Our recommendations to the telecommunications firm

53. On May 31, 2012, we issued a preliminary Report of Investigation with the following recommendations:

  1. that the firm amend its Policy, Procedure and Flow Chart documents to make clear that an access request must be responded to within the timelines set out in the Act, even when there are ongoing discussions to resolve a dispute with a customer;
  2. that the firm amend its Policy document to ensure that it is consistent with its Procedure document in respect of the need to retain audio recordings for an additional six months after a customer has received the records he/she requested;
  3. that the firm submit copies of its revised Policy, Procedure and Flow Chart documents to our Office for review; and
  4. that the firm submit to our Office for review, a clear and detailed training and communications plan on how it will educate its employees on the handling of access requests, so that it can ensure internal compliance and meet its legal obligations under the Act.

The response to the recommendations

54. The firm accepted all four of our recommendations.

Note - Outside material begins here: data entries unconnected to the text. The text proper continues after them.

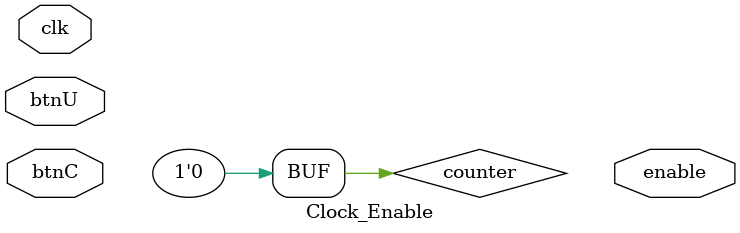
<source format=v>

module Clock_Enable(
	input clk,			// fundamental clock 100 MHz
	input btnU,			// button BTNU for 4Hz speed
	input btnC,			// button BTNC for pause
	output reg enable);	// output signal used to enable the reading of next memory data

// define reg threshold to allow 4hz or 1hz frequency


// define reg counter to be able to count to certain threshold value



initial
begin
	counter = 0;
end
	
	
// complete this always block by determining the enable output by counter, threshold and buttons 
always @(posedge clk)
begin
	
	
	
	
	
	
	
	
	
	
end
	
endmodule

</source>
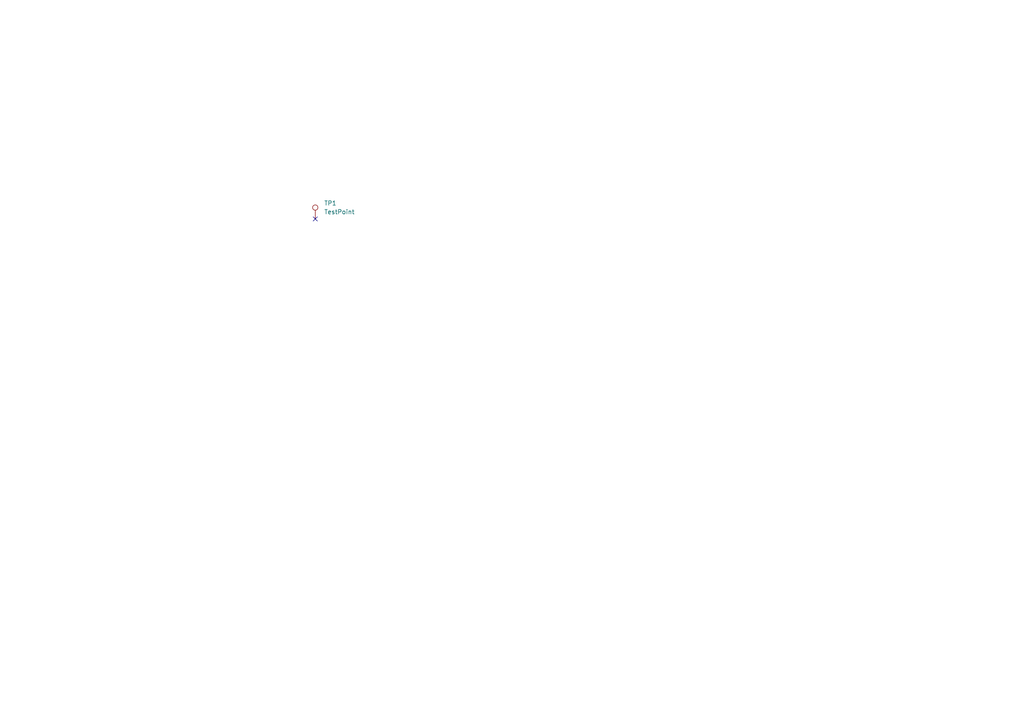
<source format=kicad_sch>
(kicad_sch
	(version 20231120)
	(generator "eeschema")
	(generator_version "8.0")
	(uuid "cfc6d250-9e5a-468d-b657-8add217d4593")
	(paper "A4")
	
	(no_connect
		(at 91.44 63.5)
		(uuid "28c6e503-9939-43fd-a3cf-6ff1f45e7b12")
	)
	(symbol
		(lib_id "Connector:TestPoint")
		(at 91.44 63.5 0)
		(unit 1)
		(exclude_from_sim no)
		(in_bom yes)
		(on_board yes)
		(dnp no)
		(fields_autoplaced yes)
		(uuid "b198df71-7d13-4632-9ab4-7f217c917f8e")
		(property "Reference" "TP1"
			(at 93.98 58.9279 0)
			(effects
				(font
					(size 1.27 1.27)
				)
				(justify left)
			)
		)
		(property "Value" "TestPoint"
			(at 93.98 61.4679 0)
			(effects
				(font
					(size 1.27 1.27)
				)
				(justify left)
			)
		)
		(property "Footprint" "TestPoint:TestPoint_Bridge_Pitch2.0mm_Drill0.7mm"
			(at 96.52 63.5 0)
			(effects
				(font
					(size 1.27 1.27)
				)
				(hide yes)
			)
		)
		(property "Datasheet" "~"
			(at 96.52 63.5 0)
			(effects
				(font
					(size 1.27 1.27)
				)
				(hide yes)
			)
		)
		(property "Description" "test point"
			(at 91.44 63.5 0)
			(effects
				(font
					(size 1.27 1.27)
				)
				(hide yes)
			)
		)
		(pin "1"
			(uuid "9edaec62-6ceb-4783-bd76-03a1786b60f5")
		)
		(instances
			(project "unconnected-netnames"
				(path "/cfc6d250-9e5a-468d-b657-8add217d4593"
					(reference "TP1")
					(unit 1)
				)
			)
		)
	)
	(sheet_instances
		(path "/"
			(page "1")
		)
	)
)

</source>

In doing so, it acknowledged that its previous efforts to make its internal access policy and procedures clearer to its employees had failed.

55. In reply to recommendation (a), the firm confirmed that it had amended its access Policy, Procedure and its Account Notes Request and Call Recording Transcript Request Flow Charts to clarify that staff must respond to an access request from a customer, within the timelines set out in the Act, even when there is an ongoing discussion to resolve a dispute with the customer.

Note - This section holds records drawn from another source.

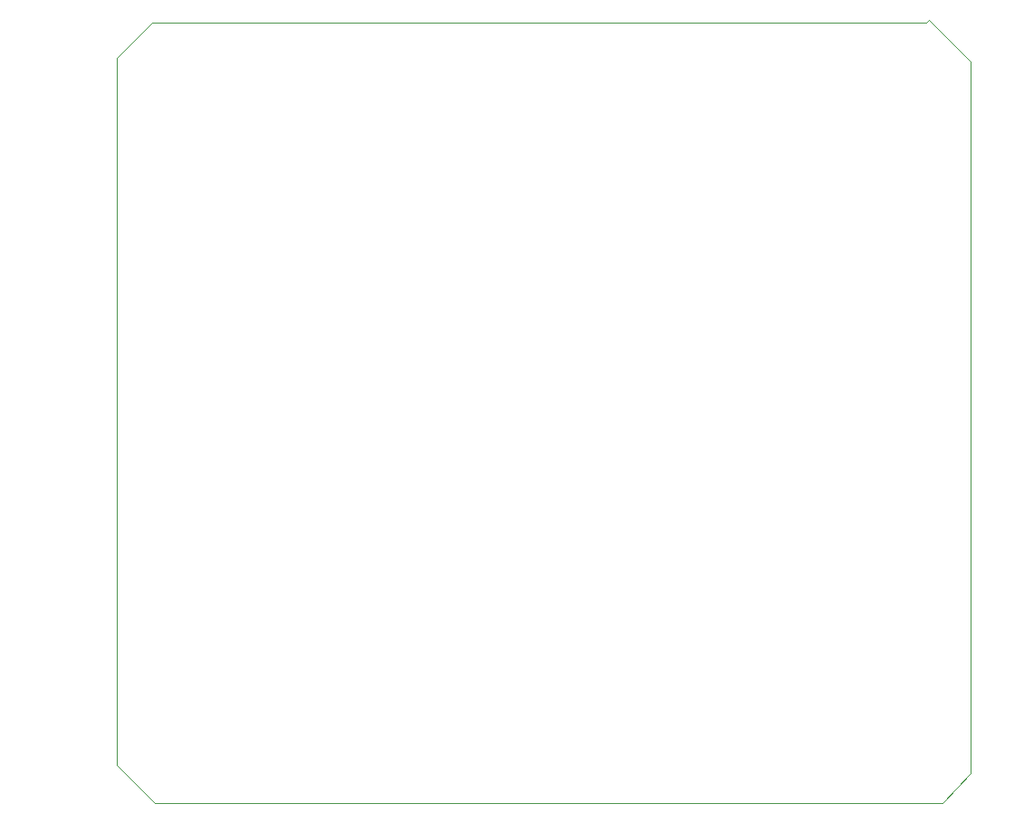
<source format=gbr>
%TF.GenerationSoftware,Altium Limited,Altium Designer,18.1.11 (251)*%
G04 Layer_Color=0*
%FSLAX45Y45*%
%MOMM*%
%TF.FileFunction,Profile,NP*%
%TF.Part,Single*%
G01*
G75*
%TA.AperFunction,Profile*%
%ADD66C,0.02540*%
G36*
X787400Y317500D02*
D01*
D02*
G37*
G36*
X-647700Y1790700D02*
D01*
D02*
G37*
G36*
X8470900Y12700D02*
D01*
D02*
G37*
G36*
X8166100D02*
D01*
D02*
G37*
D66*
X215900Y25400D02*
X571500Y-330200D01*
X7937500D01*
X8204200Y-50800D01*
Y-38100D01*
Y6604000D01*
X7810500Y6997700D01*
X7785100Y6972300D01*
X546100Y6972300D01*
X215900Y6642100D01*
X215900Y25400D01*
%TF.MD5,e0f3d398ce5c2d2a25051bbcc1de03ba*%
M02*

</source>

56. In response to recommendation (b), the firm confirmed that it had amended its Policy document to state that requests for records with regard to audio recordings should be retained for an additional six months after a customer has received the records that he/she asked for in an access request.

57. The firm provided our Office with copies of its revised Policy, Procedure and two Flow Charts, as required by recommendation (c). We reviewed these and noted that the changes stated by the firm in paragraphs 52 and 53 had been made.

58. With regard to recommendation (d), the firm indicated that access requests are handled within the Office of the President (“OOP”). It confirmed that it had created a special training plan to address the kind of problem experienced by the complainant.

59. It provided us with a copy of a memorandum that was issued by the CPO to the OOP executives and managers emphasizing the need for ongoing training and compliance. The memorandum included a copy of our Office’s preliminary Report of Investigation and highlighted our Office’s concerns about the firm’s actions in this case and the need for better internal communications between teams handling access requests.

60. The CPO also provided us with a copy of a presentation that he made on June 29, 2012, to the OOP executives and managers on the subject of account notes and call recording requests. The content of the presentation was consistent with the recommendations made by this Office on the importance of complying with the access request timelines set out in the Act and the need to retain call records beyond the date of responding to the original request.

61. Furthermore, the firm confirmed that the CPO’s memorandum, presentation, the PIPEDA access policy and procedures documents and a copy of the preliminary Report of Investigation for this case would be included in “Welcome” materials provided to all new OOP employees responsible for privacy matters, as part of their work commencement training materials.

62. We note that the changes made by the firm seek to address the training and education requirements identified within the April 2012 Accountability Guidelines.

Conclusion

63. Accordingly, we conclude that the access complaint is well-founded and resolved.